▶ _Ejercicio_: Copia el fragmento de la columna sobre Emmeline Pankhurst que va desde "El Jardín de" hasta "si fueran hombres.", ambos incluidos, y cambia "parque triangular" por "jardín triangular".

▶ _Texto seleccionado_:

▬▬▬▬▬▬

Opinión

Extremistas virtuosas

Una estatua erigida junto al Parlamento británico nos puede ayudar a recordar la virtud de los cristales rotos.

Sebastián Fernández


El Jardín de la Torre de Victoria se encuentra en el centro de Londres. Es un parque triangular, bordeado de árboles, que limita con el Támesis y en el que se erigen varios monumentos. Uno de ellos, situado a pocos metros del Parlamento, es la estatua de Emmeline Pankhurst, activista política británica y líder del movimiento sufragista, que luchó por el insólito derecho de las mujeres a votar como si fueran hombres.

Pankhurst fundó en 1889, junto a su marido, la Liga para el Sufragio Femenino (Women's Franchise League) con el objetivo modesto de lograr que las mujeres participaran en las elecciones locales y tuvieran los mismos derechos que los hombres en cuanto a herencia y divorcio. Fue recién en 1903 cuando fundó la asociación que la haría famosa: la Unión Social y Política de las Mujeres (Women’s Social and Political Union), cuyos miembros, exclusivamente mujeres, fueron conocidas como las “suffragettes”.

▬▬▬▬▬▬

(Entradas del conjunto de datos)
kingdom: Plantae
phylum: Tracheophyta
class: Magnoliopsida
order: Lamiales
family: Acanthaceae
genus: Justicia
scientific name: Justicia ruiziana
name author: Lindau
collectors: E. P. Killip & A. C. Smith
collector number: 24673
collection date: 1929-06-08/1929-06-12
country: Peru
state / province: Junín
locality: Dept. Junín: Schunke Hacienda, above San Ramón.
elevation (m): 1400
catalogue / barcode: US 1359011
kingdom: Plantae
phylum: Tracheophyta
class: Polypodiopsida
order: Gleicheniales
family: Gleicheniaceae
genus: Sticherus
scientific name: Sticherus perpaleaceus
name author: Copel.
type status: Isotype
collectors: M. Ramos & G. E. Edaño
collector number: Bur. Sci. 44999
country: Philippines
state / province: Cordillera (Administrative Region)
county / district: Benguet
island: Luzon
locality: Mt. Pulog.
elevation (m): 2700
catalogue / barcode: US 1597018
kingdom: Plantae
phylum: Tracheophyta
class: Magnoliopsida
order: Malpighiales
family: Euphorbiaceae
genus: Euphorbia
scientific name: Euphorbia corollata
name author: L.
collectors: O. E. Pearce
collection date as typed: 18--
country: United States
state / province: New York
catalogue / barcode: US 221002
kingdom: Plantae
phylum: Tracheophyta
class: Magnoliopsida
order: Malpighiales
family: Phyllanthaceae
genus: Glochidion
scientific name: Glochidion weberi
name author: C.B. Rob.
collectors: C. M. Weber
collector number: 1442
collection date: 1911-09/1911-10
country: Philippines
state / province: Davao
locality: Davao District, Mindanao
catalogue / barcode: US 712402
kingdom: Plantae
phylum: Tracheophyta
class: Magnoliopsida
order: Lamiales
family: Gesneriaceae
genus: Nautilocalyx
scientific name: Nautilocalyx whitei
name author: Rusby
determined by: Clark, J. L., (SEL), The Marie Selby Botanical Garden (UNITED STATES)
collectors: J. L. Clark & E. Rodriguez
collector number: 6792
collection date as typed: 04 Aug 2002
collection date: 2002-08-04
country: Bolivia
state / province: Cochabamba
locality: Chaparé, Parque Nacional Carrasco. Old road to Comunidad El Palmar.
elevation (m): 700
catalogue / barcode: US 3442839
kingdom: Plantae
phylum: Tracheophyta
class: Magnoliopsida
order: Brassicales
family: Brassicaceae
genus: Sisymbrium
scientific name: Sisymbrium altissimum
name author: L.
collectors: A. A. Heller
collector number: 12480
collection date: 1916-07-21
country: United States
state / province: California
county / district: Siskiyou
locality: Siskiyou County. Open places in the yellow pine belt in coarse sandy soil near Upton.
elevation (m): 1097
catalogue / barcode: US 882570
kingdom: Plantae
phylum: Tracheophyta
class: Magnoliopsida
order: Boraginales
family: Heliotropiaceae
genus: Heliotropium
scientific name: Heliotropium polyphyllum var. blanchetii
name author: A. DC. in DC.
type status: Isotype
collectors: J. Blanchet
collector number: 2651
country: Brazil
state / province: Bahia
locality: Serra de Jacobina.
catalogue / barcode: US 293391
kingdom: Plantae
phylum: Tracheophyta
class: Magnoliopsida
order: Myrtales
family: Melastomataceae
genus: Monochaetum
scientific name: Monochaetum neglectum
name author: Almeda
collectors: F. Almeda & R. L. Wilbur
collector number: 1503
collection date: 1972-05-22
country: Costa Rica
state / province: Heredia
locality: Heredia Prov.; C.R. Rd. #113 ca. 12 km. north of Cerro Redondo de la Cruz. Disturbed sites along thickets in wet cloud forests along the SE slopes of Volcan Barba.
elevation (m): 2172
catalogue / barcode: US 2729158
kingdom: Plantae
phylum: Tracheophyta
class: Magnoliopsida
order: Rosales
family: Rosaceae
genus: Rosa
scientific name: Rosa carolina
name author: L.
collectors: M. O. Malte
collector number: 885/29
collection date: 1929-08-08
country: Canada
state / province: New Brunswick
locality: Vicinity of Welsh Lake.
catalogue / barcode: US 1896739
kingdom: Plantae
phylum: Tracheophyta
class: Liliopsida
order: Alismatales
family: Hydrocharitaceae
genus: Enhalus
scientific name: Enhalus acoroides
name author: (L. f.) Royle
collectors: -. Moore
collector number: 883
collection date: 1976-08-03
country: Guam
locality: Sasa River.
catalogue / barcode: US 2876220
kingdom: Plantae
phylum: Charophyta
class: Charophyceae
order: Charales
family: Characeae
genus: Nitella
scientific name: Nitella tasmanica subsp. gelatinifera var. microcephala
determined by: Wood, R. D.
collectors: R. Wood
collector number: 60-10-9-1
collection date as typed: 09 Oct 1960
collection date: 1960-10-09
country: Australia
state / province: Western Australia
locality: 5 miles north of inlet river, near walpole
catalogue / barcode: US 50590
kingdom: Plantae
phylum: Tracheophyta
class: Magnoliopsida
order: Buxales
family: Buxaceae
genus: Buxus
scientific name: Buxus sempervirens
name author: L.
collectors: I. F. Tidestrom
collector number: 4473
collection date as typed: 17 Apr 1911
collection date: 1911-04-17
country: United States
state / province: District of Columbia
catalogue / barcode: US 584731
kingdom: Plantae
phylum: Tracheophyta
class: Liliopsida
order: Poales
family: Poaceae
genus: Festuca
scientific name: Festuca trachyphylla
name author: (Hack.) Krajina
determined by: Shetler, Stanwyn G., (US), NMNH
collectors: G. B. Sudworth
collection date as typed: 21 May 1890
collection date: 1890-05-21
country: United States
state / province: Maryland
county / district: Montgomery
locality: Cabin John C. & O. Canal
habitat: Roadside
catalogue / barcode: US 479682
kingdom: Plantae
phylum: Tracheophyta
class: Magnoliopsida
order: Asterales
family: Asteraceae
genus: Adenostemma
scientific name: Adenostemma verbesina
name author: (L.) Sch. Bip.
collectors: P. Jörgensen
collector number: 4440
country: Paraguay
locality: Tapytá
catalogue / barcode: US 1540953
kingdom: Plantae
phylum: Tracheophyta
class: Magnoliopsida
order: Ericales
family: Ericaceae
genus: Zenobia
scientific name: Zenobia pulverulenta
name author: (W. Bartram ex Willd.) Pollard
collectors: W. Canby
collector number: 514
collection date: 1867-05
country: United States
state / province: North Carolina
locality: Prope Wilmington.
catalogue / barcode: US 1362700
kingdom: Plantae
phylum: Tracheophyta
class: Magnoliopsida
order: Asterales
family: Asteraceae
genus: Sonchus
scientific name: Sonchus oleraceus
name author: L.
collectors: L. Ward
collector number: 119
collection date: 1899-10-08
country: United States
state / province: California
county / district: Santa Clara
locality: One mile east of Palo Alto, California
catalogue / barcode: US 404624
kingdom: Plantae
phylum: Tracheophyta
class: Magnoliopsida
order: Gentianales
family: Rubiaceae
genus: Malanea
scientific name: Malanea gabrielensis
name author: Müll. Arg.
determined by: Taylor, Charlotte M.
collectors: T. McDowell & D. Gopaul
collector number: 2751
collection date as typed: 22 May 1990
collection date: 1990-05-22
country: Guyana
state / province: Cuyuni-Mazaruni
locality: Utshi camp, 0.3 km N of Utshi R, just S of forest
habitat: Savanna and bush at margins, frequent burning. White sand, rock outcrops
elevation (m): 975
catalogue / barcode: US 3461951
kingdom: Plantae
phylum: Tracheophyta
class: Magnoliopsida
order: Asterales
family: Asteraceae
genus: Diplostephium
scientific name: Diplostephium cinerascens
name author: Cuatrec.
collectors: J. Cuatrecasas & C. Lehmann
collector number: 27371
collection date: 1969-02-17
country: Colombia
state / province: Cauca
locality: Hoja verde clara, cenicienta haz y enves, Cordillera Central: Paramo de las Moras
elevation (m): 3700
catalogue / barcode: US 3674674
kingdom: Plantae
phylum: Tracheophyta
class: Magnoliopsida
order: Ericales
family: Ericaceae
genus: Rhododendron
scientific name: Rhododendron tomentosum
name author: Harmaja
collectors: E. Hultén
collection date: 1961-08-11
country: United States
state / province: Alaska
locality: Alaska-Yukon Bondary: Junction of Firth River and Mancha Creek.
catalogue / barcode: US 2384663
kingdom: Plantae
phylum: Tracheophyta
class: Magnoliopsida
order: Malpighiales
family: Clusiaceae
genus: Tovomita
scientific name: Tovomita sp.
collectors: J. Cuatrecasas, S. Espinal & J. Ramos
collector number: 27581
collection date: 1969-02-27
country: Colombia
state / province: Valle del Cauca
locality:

▬▬▬▬▬▬

▶ _Respuesta_:
El Jardín de la Torre de Victoria se encuentra en el centro de Londres. Es un jardín triangular, bordeado de árboles, que limita con el Támesis y en el que se erigen varios monumentos. Uno de ellos, situado a pocos metros del Parlamento, es la estatua de Emmeline Pankhurst, activista política británica y líder del movimiento sufragista, que luchó por el insólito derecho de las mujeres a votar como si fueran hombres.